■ THE PROBLEM ■
The listing that follows should be copied in full and exactly, with no pictures.

━━━━━━━━━━━━━━━━━━━━━━━━━━━━━━

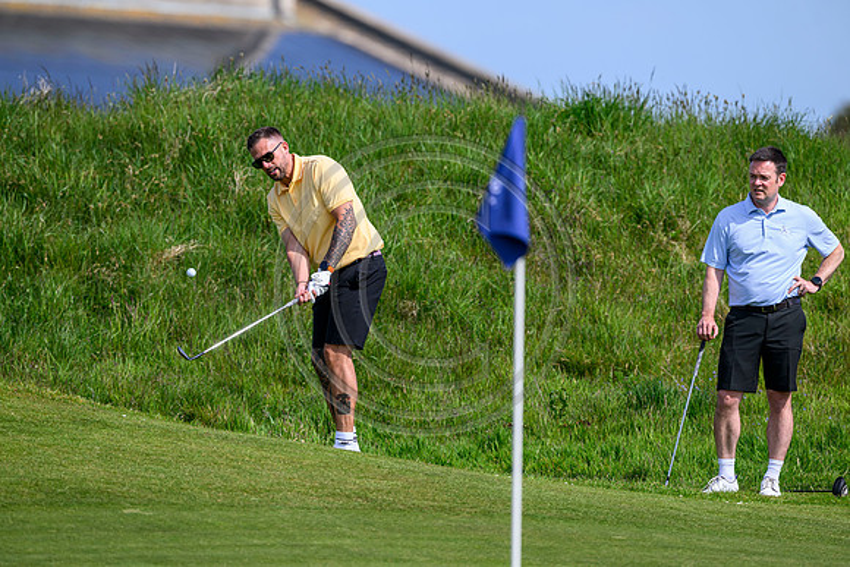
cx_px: 425
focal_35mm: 400
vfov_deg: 3.4
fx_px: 9446
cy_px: 284
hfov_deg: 5.2
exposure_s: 1/4000
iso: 500
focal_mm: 400
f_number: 4.5
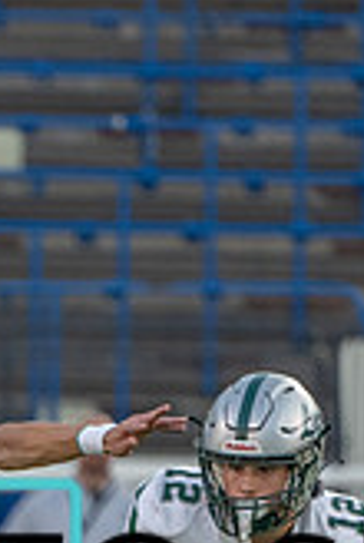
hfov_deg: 0.9
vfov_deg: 1.3
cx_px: -210
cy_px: 721
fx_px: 23166
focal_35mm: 1534
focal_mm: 339
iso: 2000
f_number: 5.6
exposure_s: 1/1000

━━━━━━━━━━━━━━━━━━━━━━━━━━━━━━

■ OUTPUT BELOW ■
cx_px: 425
focal_35mm: 400
vfov_deg: 3.4
fx_px: 9446
cy_px: 284
hfov_deg: 5.2
exposure_s: 1/4000
iso: 500
focal_mm: 400
f_number: 4.5
hfov_deg: 0.9
vfov_deg: 1.3
cx_px: -210
cy_px: 721
fx_px: 23166
focal_35mm: 1534
focal_mm: 339
iso: 2000
f_number: 5.6
exposure_s: 1/1000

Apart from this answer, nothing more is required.